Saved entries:
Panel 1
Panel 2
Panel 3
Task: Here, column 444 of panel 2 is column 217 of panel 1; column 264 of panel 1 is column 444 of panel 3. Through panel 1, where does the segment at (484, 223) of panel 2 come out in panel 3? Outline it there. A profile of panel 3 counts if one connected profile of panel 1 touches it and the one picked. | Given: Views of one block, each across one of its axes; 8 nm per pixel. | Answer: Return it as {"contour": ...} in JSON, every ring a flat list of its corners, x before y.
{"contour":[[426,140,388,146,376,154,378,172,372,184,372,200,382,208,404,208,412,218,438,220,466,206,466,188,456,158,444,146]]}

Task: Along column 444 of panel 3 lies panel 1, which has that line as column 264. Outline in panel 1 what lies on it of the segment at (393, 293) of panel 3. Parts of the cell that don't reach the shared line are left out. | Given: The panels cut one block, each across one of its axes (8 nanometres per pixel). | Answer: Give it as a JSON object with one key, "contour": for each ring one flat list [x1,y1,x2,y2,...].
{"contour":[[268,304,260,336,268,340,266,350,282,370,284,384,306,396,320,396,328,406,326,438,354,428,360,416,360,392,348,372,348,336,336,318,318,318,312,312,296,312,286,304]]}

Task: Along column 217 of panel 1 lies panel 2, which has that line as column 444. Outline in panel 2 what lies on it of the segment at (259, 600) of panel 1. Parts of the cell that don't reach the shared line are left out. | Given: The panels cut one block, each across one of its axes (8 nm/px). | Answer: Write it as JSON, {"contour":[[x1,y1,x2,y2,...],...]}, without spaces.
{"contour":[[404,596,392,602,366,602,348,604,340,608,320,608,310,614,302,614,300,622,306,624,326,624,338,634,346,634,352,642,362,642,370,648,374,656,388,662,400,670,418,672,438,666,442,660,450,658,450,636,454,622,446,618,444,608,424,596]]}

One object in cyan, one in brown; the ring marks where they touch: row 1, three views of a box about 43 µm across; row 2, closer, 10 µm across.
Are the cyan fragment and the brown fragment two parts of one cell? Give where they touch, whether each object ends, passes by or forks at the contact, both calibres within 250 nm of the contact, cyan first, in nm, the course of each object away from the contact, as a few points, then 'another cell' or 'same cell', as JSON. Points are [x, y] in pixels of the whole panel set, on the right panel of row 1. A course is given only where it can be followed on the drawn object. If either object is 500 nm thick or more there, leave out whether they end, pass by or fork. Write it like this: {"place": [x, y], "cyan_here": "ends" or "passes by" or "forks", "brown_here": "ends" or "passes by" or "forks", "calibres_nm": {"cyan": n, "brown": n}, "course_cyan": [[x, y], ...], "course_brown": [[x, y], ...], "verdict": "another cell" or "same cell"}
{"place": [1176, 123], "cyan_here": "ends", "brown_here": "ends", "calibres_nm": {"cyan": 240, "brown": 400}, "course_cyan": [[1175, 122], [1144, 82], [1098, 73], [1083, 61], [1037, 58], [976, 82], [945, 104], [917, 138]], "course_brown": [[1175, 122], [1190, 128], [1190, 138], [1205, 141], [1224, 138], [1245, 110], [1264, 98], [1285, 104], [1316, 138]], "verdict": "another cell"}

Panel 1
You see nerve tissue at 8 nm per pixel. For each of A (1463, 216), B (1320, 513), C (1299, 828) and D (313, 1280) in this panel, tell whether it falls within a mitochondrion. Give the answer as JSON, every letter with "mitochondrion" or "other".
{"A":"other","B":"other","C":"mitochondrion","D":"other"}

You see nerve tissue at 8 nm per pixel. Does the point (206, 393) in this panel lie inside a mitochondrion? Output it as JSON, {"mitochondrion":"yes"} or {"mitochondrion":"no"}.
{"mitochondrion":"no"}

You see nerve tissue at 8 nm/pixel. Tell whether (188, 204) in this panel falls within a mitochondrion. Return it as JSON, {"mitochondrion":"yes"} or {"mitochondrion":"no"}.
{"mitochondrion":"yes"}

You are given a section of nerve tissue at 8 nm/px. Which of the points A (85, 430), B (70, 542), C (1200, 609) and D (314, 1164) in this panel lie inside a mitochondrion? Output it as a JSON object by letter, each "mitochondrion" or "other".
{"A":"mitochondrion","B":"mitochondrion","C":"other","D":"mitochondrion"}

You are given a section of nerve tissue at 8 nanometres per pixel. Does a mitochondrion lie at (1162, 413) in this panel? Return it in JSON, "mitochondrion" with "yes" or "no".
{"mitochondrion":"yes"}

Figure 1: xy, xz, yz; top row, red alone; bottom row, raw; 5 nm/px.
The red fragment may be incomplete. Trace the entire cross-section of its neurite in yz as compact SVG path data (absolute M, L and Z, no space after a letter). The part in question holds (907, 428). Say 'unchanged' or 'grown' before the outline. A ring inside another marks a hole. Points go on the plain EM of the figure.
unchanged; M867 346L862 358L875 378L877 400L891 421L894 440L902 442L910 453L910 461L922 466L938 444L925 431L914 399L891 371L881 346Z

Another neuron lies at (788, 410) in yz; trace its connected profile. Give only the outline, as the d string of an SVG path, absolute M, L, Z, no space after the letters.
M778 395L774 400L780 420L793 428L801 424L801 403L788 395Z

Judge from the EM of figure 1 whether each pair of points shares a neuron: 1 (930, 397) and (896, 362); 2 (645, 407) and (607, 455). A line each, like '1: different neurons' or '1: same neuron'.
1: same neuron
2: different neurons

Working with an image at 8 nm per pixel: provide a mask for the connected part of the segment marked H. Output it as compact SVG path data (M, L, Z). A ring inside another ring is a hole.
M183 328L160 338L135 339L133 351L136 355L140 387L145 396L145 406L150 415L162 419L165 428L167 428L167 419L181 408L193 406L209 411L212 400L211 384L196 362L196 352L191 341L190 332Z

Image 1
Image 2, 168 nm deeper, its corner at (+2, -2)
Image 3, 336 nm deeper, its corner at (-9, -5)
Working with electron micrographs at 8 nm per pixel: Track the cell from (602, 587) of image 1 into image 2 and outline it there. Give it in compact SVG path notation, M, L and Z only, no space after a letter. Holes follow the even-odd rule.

## Activity
Counting every line that holds the string "deeper", give the total for the data above and nothing else.

## Task response
2